Llegados a este punto –y si le diera pie– seguramente ya se aflojaría y podría decirle lo que realmente le desasosegaba: a veces la cámara le daba miedo. O, mejor dicho, le daba miedo lo que veía a través de la cámara. Es más, lo de hoy tal vez había llegado demasiado lejos.
Y no lo decía por las fotos de los golpes. No, no. Podía, de hecho, lo hizo, acercarse a la vieja obviando el olor a amoniaco que desprendían sus arrugas; tomar, entre las suyas, la mano temblorosa de uñas abandonadas, y decirle, mientras le apartaba el pelo lacio de la frente: ¿me deja, bonita, que le haga una foto? Y retratarle el ojo amoratado, los arañazos en la mejilla, las laceraciones del cuello… Fotografiarla sin más, como si le estuviera haciendo el reportaje de su primera comunión.

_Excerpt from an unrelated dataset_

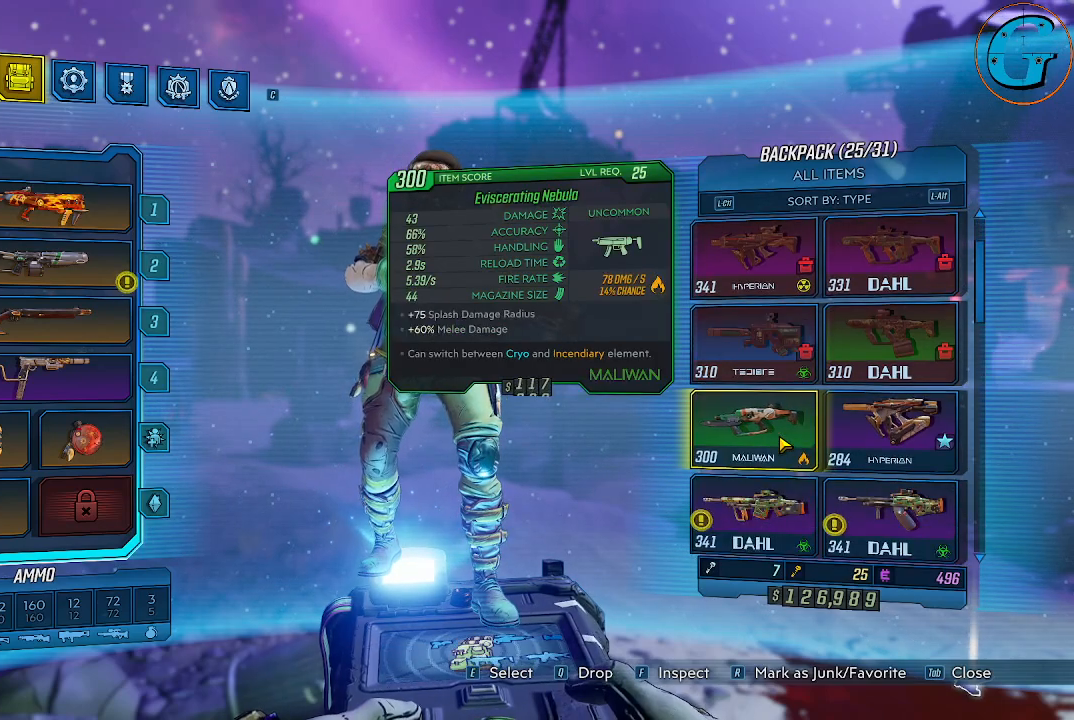
{"keys": [], "mouse": [], "events": []}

Incluso cuando el director del centro dijo –respondiendo a las preguntas de Marina que no dejaba de mirar el reloj– “el médico opina que sí, que la violaron”, él no tuvo reparos en levantarle un poco el bajo de la bata y tomar fotos de allí donde las varices se habían roto en charcos azules.
No lo decía por eso, sino por lo que sucedió más tarde.
Fue mientras le pellizcaba delicadamente el mentón –como un galán de película antigua– y le separaba con el pulgar el labio hinchado para tomar una foto de los dientes mellados, cuando un aliento pútrido tomó la cámara como si hubiera esperado ansioso que llegara su turno. Cada clic-clic se mezclaba con las palabras, deliberadamente pretenciosas, del director del centro “…la policía sospecha de un celador, uno del turno de noche. El muy ruin ha huido, sin dejar rastro…” y clic-clic la cámara se abrió de piernas dejándose tomar por aquel aliento, clic-clic a cada foto Carlos se caía por el agujero oscuro del visor comunicado, inexplicablemente, con las pupilas de la vieja. Clic-clic, caía por ellas como por un pozo sin lágrimas. Clic-clic, el aliento ya se tornaba cada vez más elocuente, más posesivo, más invasor. Clic-clic la boca de la vieja, fotografiada por Carlos, olía a sangre, a morreo con la muerte tan amante de aquel sitio y que en aquella ocasión se había adelantado a la fecha prevista con el desparpajo de quien se cuela en una fiesta nefasta. Clic-clic, la parca se dejaba fotografiar como si estuvieran en un plató de televisión, con la coquetería de una puta pobre con pretensiones de estrella rica y vacua. Clic-clic, a cada parpadeo del diafragma las uñas de la vieja se agarraban, firmes y depredadoras, al brazo de Carlos como las de un halcón entrenado para la cetrería. Clic-clic, la credencial del celador, manchada de humores, asomaba por el bolsillo de la bata… Clic-clic, clic-clic, clic-clic la muerte abandonaba ya la vieja cáscara y se adentraba, flirteando con el objetivo, en su nuevo huésped: Carlos.
Y estaría allí, en su interior, agazapada. Esperando que Carlos continuara el relato que no sabía cómo empezar. Si se atreviera a explicárselo a Marina le diría que fuera o no un buen principio, mucho se temía que a ella le había llegado el final en aquella carretera que serpenteaba.